**Assignment**: Give the data again word for word; drop the pictures.

[Multi-view geometry data]
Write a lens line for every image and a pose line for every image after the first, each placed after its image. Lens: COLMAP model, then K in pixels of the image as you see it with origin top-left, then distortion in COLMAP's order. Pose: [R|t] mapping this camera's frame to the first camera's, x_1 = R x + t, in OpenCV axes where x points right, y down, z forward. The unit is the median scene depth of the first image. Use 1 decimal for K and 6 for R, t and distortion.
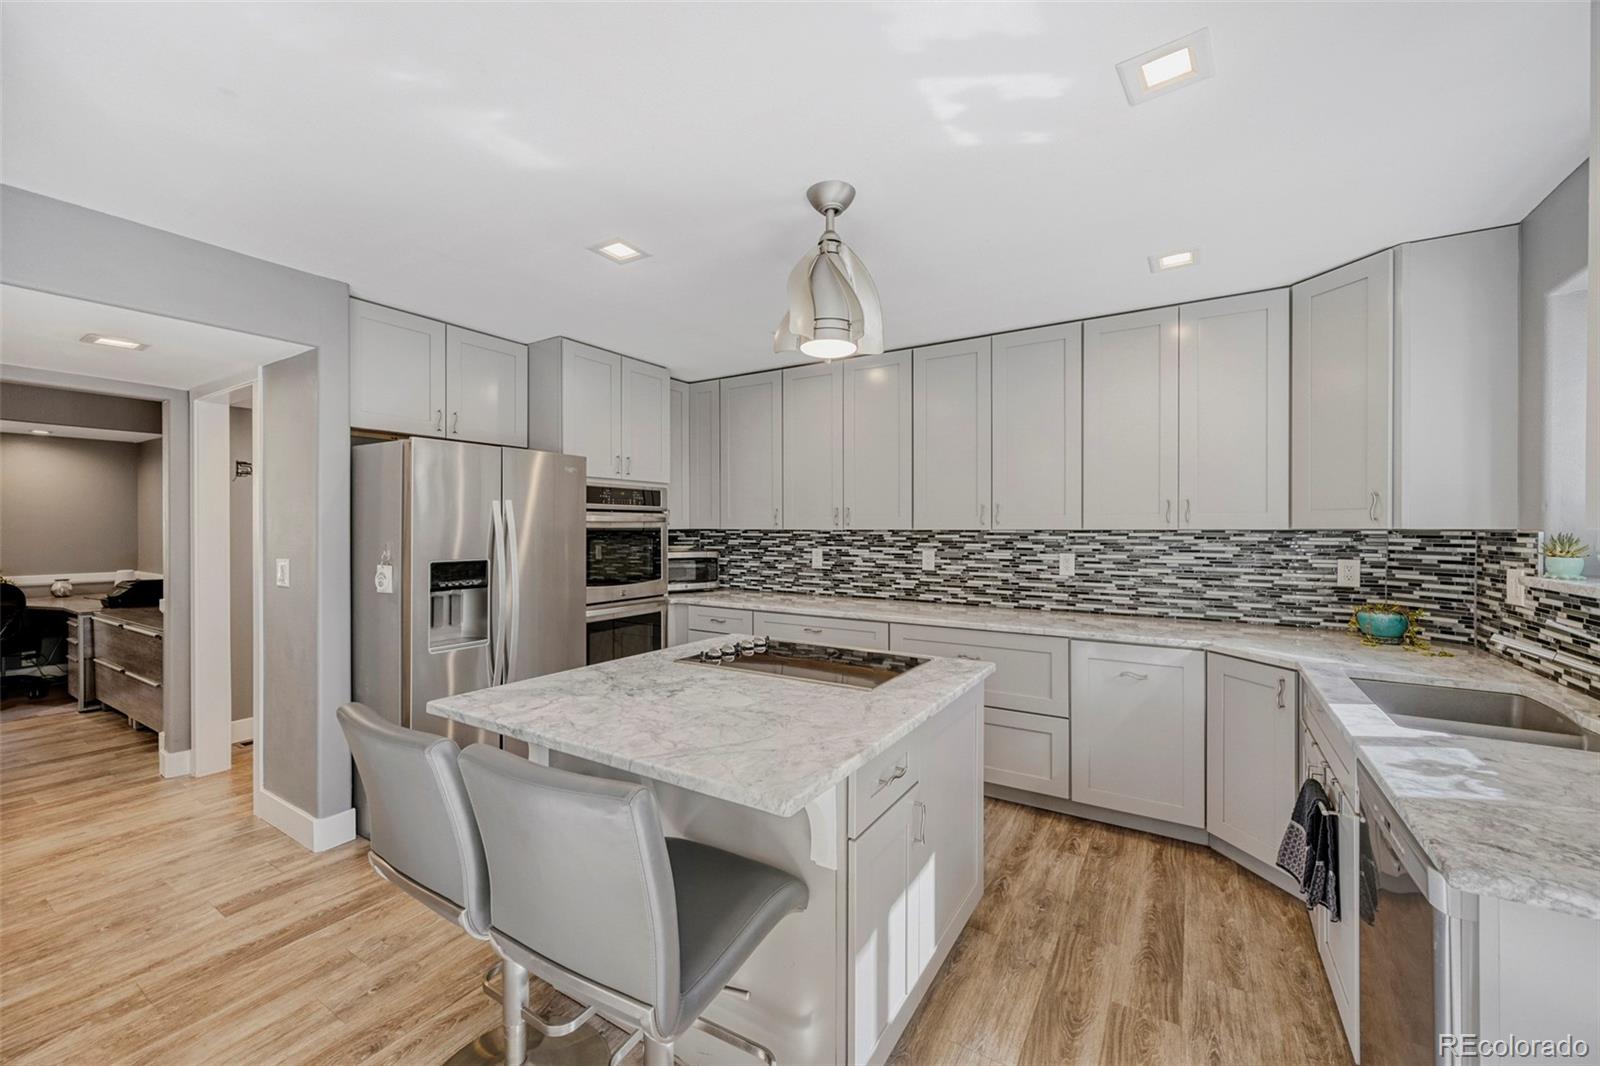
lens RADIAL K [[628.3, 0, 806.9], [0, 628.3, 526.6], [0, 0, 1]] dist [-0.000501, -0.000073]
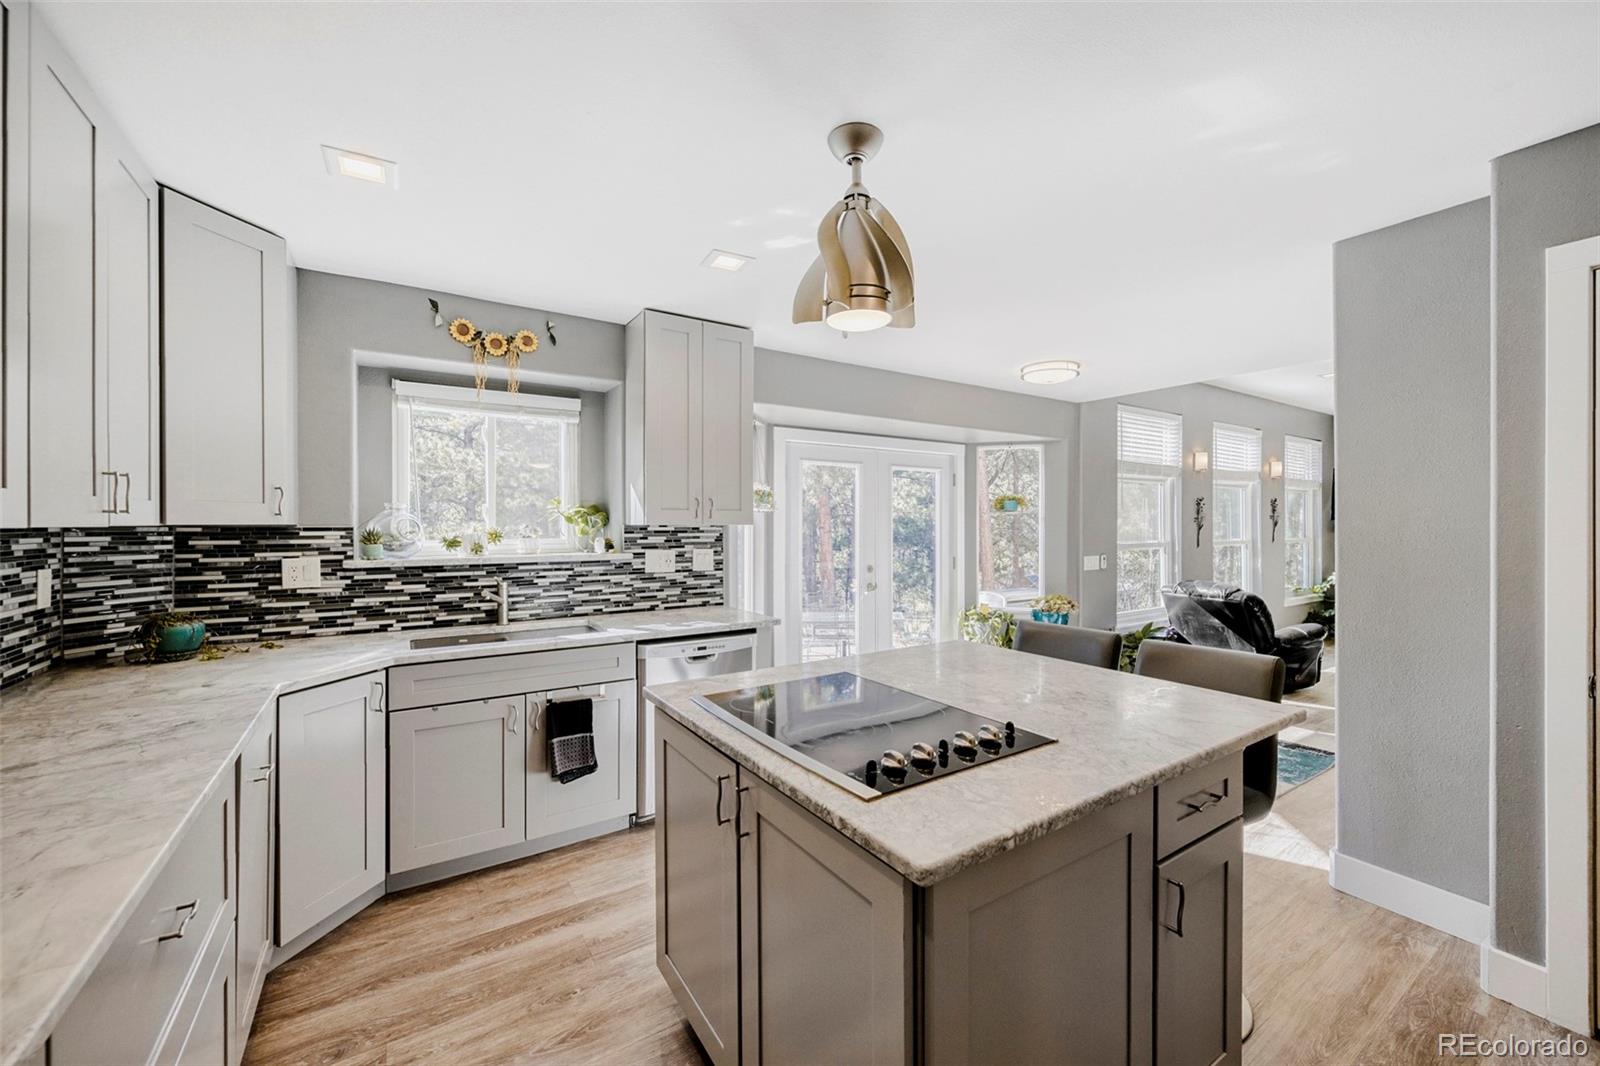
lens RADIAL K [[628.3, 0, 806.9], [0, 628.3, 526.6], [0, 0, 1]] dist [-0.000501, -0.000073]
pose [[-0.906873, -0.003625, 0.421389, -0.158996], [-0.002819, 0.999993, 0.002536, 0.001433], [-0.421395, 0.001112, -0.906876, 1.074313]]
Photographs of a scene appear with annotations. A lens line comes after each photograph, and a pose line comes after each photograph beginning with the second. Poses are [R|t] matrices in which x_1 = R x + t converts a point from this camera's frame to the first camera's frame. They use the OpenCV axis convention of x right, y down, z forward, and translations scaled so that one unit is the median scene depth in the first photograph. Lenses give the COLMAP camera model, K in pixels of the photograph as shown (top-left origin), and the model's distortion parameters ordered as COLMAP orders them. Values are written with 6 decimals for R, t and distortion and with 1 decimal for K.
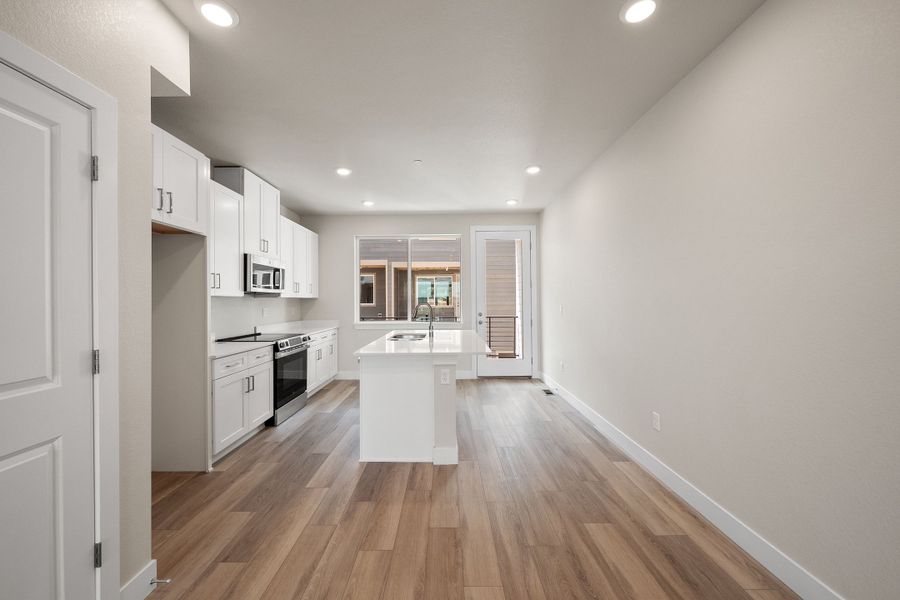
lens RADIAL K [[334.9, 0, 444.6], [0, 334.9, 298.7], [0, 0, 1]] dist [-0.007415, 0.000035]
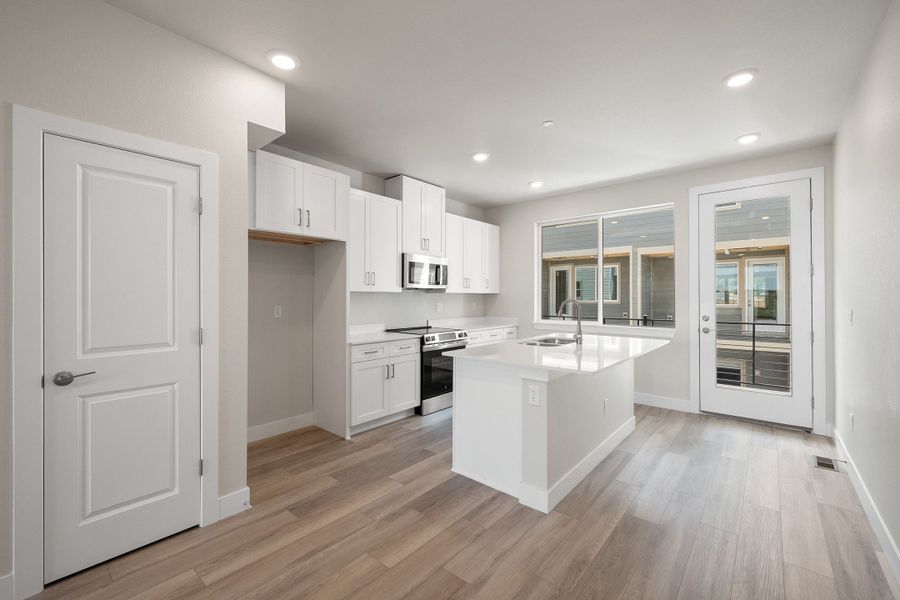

**Result below**:
Write a lens line for every image and a pose line for every image after the first, each placed after its image. Lens: COLMAP model, then K in pixels of the image as you see it with origin top-left, then distortion in COLMAP's order. Pose: [R|t] mapping this camera's frame to the first camera's, x_1 = R x + t, in OpenCV axes where x points right, y down, z forward. The unit is the median scene depth of the first image. Use 1 decimal for K and 6 for R, t and distortion.
lens RADIAL K [[628.3, 0, 806.9], [0, 628.3, 526.6], [0, 0, 1]] dist [-0.000501, -0.000073]
lens RADIAL K [[628.3, 0, 806.9], [0, 628.3, 526.6], [0, 0, 1]] dist [-0.000501, -0.000073]
pose [[-0.906873, -0.003625, 0.421389, -0.158996], [-0.002819, 0.999993, 0.002536, 0.001433], [-0.421395, 0.001112, -0.906876, 1.074313]]
Photographs of a scene appear with annotations. A lens line comes after each photograph, and a pose line comes after each photograph beginning with the second. Poses are [R|t] matrices in which x_1 = R x + t converts a point from this camera's frame to the first camera's frame. They use the OpenCV axis convention of x right, y down, z forward, and translations scaled so that one unit is the median scene depth in the first photograph. Lenses give the COLMAP camera model, K in pixels of the photograph as shown (top-left origin), and the model's distortion parameters ordered as COLMAP orders them. Values are written with 6 decimals for R, t and distortion and with 1 decimal for K.
lens RADIAL K [[334.9, 0, 444.6], [0, 334.9, 298.7], [0, 0, 1]] dist [-0.007415, 0.000035]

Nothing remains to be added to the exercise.